=== EXTRACT TO READ ===

Apply a generic function to an all-to-all couple of tensors

I have a question similar to this one, using a generic function of the kind:

def f(a, b):
   return Something

This something can be a scalar, or a tensor. The application of f should be all-to-all from the rows of two matrices that are possibly aliased like:

def apply_very_slow(source1, source2):
    s = torch.tensor(...) # compute the right dimensions
    for i in range(k):
        for j in range(k):
            p = f(source1[i], source2[j])
            s[i,j] = p

Of course this is immensely slow. I could be calling apply_very_slow with the same argument apply_very_slow(M, M) or different tensors apply_very_slow(M, N), but I have no guarantee that in this case M and N point at the same data.

Moreover, I'd like the results to be autograd-friendly. No problem if f must be converted to a class. In the questions I've linked they use torch.nn.functional.kl_div, but I need a solution to be generic.

Any hints?

Solution

You are looking to apply f in an outer fashion, ie. of the form i,j->ij. You can do so with broadcasting by unsqueezing dimensions on both inputs:

>>> M = torch.rand(10, 3)
>>> N = torch.rand(5, 3)

Here are some example functions applied (F.kl_div, F.l1_loss, and F.pairwise_distance):

 >>> y = F.kl_div(M[:,None], N[None], reduction='none')
 # shape of (10, 5, 3) last dim not reduced

 >>> y = F.l1_loss(M[:,None], N[None], reduction='none')
 # shape of (10, 5, 3) last dim not reduced

 >>> torch.pairwise_distance(M[:,None], N[None])
 # shape of (10, 5) last dim reduced

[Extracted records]

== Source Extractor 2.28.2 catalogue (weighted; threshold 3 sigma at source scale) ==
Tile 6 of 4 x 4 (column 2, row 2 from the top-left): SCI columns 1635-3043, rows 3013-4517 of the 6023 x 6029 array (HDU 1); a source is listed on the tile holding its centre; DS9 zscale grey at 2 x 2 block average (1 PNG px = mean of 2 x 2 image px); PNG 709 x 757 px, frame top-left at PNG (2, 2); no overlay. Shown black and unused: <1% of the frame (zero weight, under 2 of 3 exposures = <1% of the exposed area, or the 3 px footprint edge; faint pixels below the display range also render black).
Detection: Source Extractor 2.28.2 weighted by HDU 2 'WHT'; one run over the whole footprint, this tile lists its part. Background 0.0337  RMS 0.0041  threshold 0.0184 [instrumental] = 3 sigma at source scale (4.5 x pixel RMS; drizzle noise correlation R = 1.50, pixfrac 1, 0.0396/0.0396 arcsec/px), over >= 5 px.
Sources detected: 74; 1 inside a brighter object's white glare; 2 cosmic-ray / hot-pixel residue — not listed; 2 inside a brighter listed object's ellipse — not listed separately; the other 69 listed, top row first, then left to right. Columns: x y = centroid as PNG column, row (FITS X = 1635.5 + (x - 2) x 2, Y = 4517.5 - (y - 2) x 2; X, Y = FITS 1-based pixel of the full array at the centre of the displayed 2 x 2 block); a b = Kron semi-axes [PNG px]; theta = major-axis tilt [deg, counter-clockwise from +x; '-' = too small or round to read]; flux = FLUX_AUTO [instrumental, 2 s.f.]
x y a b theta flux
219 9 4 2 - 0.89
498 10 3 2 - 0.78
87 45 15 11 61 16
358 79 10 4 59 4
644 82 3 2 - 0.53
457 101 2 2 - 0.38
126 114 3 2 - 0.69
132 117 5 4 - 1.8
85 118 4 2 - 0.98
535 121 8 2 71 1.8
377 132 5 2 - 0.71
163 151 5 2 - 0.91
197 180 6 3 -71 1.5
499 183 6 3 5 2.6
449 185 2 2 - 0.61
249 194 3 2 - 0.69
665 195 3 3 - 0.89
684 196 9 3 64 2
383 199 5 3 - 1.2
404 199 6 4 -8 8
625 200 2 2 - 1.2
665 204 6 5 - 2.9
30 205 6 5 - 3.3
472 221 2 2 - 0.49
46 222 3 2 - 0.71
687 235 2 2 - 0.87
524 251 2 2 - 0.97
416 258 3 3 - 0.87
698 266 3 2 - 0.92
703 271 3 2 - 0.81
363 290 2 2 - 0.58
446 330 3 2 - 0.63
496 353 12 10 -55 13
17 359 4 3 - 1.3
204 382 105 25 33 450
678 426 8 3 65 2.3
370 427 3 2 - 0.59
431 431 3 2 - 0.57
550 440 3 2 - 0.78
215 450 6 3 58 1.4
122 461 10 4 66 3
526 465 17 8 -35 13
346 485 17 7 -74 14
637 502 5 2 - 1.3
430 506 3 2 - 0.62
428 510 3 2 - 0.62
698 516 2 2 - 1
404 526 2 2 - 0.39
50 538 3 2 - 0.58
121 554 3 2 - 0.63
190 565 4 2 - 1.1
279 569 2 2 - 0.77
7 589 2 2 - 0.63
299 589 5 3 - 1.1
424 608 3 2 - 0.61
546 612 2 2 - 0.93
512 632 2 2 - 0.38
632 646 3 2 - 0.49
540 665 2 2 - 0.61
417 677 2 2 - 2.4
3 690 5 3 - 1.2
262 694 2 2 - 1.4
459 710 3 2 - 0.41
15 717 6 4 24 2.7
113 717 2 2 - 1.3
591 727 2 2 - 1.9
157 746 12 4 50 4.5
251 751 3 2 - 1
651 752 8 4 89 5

=== AIM OF THE TASK ===
Retype the forum thread about applying a generic function to every pair of rows from two tensors, word for word from start to finish.

=== SOLVED PROBLEM ===
Apply a generic function to an all-to-all couple of tensors

I have a question similar to this one, using a generic function of the kind:

def f(a, b):
   return Something

This something can be a scalar, or a tensor. The application of f should be all-to-all from the rows of two matrices that are possibly aliased like:

def apply_very_slow(source1, source2):
    s = torch.tensor(...) # compute the right dimensions
    for i in range(k):
        for j in range(k):
            p = f(source1[i], source2[j])
            s[i,j] = p

Of course this is immensely slow. I could be calling apply_very_slow with the same argument apply_very_slow(M, M) or different tensors apply_very_slow(M, N), but I have no guarantee that in this case M and N point at the same data.

Moreover, I'd like the results to be autograd-friendly. No problem if f must be converted to a class. In the questions I've linked they use torch.nn.functional.kl_div, but I need a solution to be generic.

Any hints?

Solution

You are looking to apply f in an outer fashion, ie. of the form i,j->ij. You can do so with broadcasting by unsqueezing dimensions on both inputs:

>>> M = torch.rand(10, 3)
>>> N = torch.rand(5, 3)

Here are some example functions applied (F.kl_div, F.l1_loss, and F.pairwise_distance):

 >>> y = F.kl_div(M[:,None], N[None], reduction='none')
 # shape of (10, 5, 3) last dim not reduced

 >>> y = F.l1_loss(M[:,None], N[None], reduction='none')
 # shape of (10, 5, 3) last dim not reduced

 >>> torch.pairwise_distance(M[:,None], N[None])
 # shape of (10, 5) last dim reduced